====== READING TEXT
Teratogenicity of certain medications

Patients need to be aware of the uncertainty regarding the potential teratogenicity of certain medicines. Guidance from the Medicines and Healthcare products Regulatory Agency (MHRA) advises to discontinue mycophenolate mofetil prior to conception​[19]​. However, the data informing this recommendation are limited and patients should be advised to see their specialist team for advice.

Cyclophosphamide and thalidomide, which are immunomodulatory drugs used in rheumatology, should be stopped 12 and 4 weeks, respectively, prior to attempting conception​[20]​. Azathioprine, colchicine, hydroxychloroquine and tumour necrosis factor inhibitors can all be safely continued​[20]​. Specialist advice should be sought regarding methotrexate, tacrolimus, sulfasalazine, leflunomide and cyclosporin when used to treat in rheumatology​[20]​

Clinical features

Most men with infertility will have no symptoms and will first present with difficulty conceiving​[21]​. Some may present with delayed puberty, undescended testes, low libido, erectile dysfunction, reduced need to shave, loss of muscle bulk or anaemia​[22]​

Reduced libido, reduction in spontaneous early morning erections, fatigue and reduction in facial hair may be suggestive of hypogonadism​[22]​Headaches and visual field defects may occur if there is a pituitary lesion. Loss of smell is suggestive of Kallmann syndrome​[9]​

Screening for symptoms of infection such as blood or pus in the sperm are essential. Cloudy post coital micturition is suggestive of retrograde ejaculation. This may occur in diabetes mellitus secondary to autonomic dysfunction​[23]​. Other symptoms that may be suggestive of this include postprandial fullness, vomiting, chronic diarrhoea or constipation​[23]​

As noted above, systemic chemotherapy and pelvic irradiation can irreversibly damage testicular germ cells and this should be considered during history taking, although sperm cryopreservation is usually offered prior to gonadotoxic oncologic treatments​[5]​. Previous testicular trauma or surgery, including orchidopexy or orchidectomy, should be ruled out. Hernia repair and bladder surgery can result in injury to the spermatic cord and should be considered.
============
====== INFORMATION
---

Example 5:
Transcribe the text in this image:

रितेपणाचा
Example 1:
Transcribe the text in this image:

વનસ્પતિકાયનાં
============
= LIST OF TASKS =
1 – Using the text on medicines and male infertility, decide whether each statement agrees with it: (a) thalidomide should be stopped 4 weeks before trying to conceive; (b) hydroxychloroquine must be stopped before conception; (c) loss of smell points to a pituitary lesion. Answer yes or no for each and quote the words of the text that settle it.
2 – According to the text on medicines and male infertility, which two kinds of surgery can injure the spermatic cord?

= ANSWERS PROVIDED =
1 –
(a) Yes: "Cyclophosphamide and thalidomide, which are immunomodulatory drugs used in rheumatology, should be stopped 12 and 4 weeks, respectively, prior to attempting conception"
(b) No: "Azathioprine, colchicine, hydroxychloroquine and tumour necrosis factor inhibitors can all be safely continued"
(c) No: "Loss of smell is suggestive of Kallmann syndrome"

2 – Hernia repair and bladder surgery.